Y la pobre parece tan triste
con sus gajos torcidos que nunca
de apretados capullos se viste...

Por eso,
cada vez que yo paso a su lado,
digo, procurando
hacer dulce y alegre mi acento:
«Es la higuera el más bello
de los árboles todos del huerto».

Si ella escucha,
si comprende el idioma en que hablo,
¡qué dulzura tan honda hará nido
en su alma sensible de árbol!

Y tal vez, a la noche,
cuando el viento abanique su copa,
embriagada de gozo le cuente:

¡Hoy a mí me dijeron hermosa!

viernes, 20 de febrero de 2009

La generación de los 80 o los jóvenes melancólicos

A veces tengo la sensación que los que pertenecemos a la generación de los 80 tendemos a tener un cierto aire de melancolía. Cierto es que el ser humano tiende a mitificar el pasado; ya lo decía el mismo Jorge Manrique en uno de los versos de su archiconocida ‘Coplas por la muerte de su padre’. Especialmente se tiende a mitificar la infancia.

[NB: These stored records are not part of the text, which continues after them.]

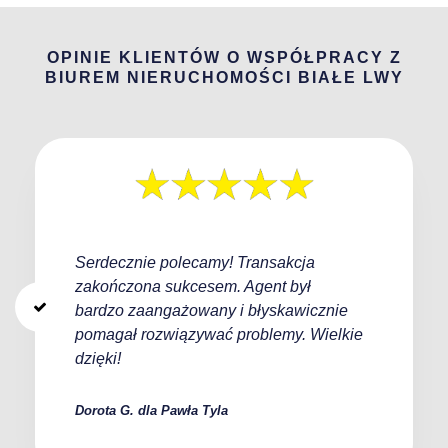
OPINIE KLIENTÓW O WSPÓŁPRACY Z
BIUREM NIERUCHOMOŚCI BIAŁE LWY
Serdecznie polecamy! Transakcja
zakończona sukcesem. Agent był
bardzo zaangażowany i błyskawicznie
pomagał rozwiązywać problemy. Wielkie
dzięki!
Dorota G. dla Pawła Tyla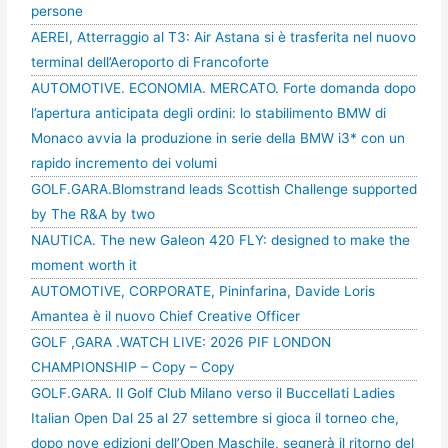
persone
AEREI, Atterraggio al T3: Air Astana si è trasferita nel nuovo
terminal dell’Aeroporto di Francoforte
AUTOMOTIVE. ECONOMIA. MERCATO. Forte domanda dopo
l’apertura anticipata degli ordini: lo stabilimento BMW di
Monaco avvia la produzione in serie della BMW i3* con un
rapido incremento dei volumi
GOLF.GARA.Blomstrand leads Scottish Challenge supported
by The R&A by two
NAUTICA. The new Galeon 420 FLY: designed to make the
moment worth it
AUTOMOTIVE, CORPORATE, Pininfarina, Davide Loris
Amantea è il nuovo Chief Creative Officer
GOLF ,GARA .WATCH LIVE: 2026 PIF LONDON
CHAMPIONSHIP – Copy – Copy
GOLF.GARA. Il Golf Club Milano verso il Buccellati Ladies
Italian Open Dal 25 al 27 settembre si gioca il torneo che,
dopo nove edizioni dell’Open Maschile, segnerà il ritorno del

Siempre he pensado que los recuerdos son de un material voluble a los que la mente humana da forma según la conveniencia. El caso es que, independientemente de la generación a la que pertenezcas, cuando comparas el pasado con el presente, este último sale terriblemente desfavorecido. Sin embargo el aura de melancolía sólo suele rodear a la generación de los 80. Personalmente creo que los ochenta fueron unos años de una gran explosión tanto a nivel creativo como de pensamiento. Unos años caracterizados por el charol y las mallas de colores chillones. Unos años con un ‘hortera’ muy estiloso y característico.
Nosotros hemos crecido viendo a Spilberg, Leticia Sabater, ‘Bola de dragón’… Hemos bailado escuchando a ‘Alaska’, ‘Bon Jovi’, ‘Supertram’, ‘Iggy Pop’… Nosotros, hemos pasado las tardes comiendo sándwiches de Nocilla mientras jugábamos con nuestra Ness o nuestra Nintendo. Hemos aprendido inglés con Muzzy, a contar con ‘Barrio Sésamo’, a leer con las Historias de Teo, nos hemos formado con la EGB…
A nosotros, niños entonces, se nos dejaba ver un futuro prometedor. Pero el mundo debió cambiar demasiado deprisa… Ahora somos jóvenes mileuristas (quien tenga la suerte de cobrar como mínimo 1000 € al mes), dependientes de ayudas para pagar un mísero alquiler, trabajando en la mayoría de ocasiones con unas condiciones deficientes… Jóvenes en un mundo que no entendemos muy bien y preguntándonos dónde empezamos a perder el norte. Chicos y chicas, a punto de cumplir los 30, que lo único que nos queda como consuelo fue tener una infancia demasiado feliz. Bien mirado, quizás es normal que sobre nuestros hombros recaiga la melancolía y la tristeza de quien tuvo un pasado esperanzador escrito sobre un trozo de papel mojado.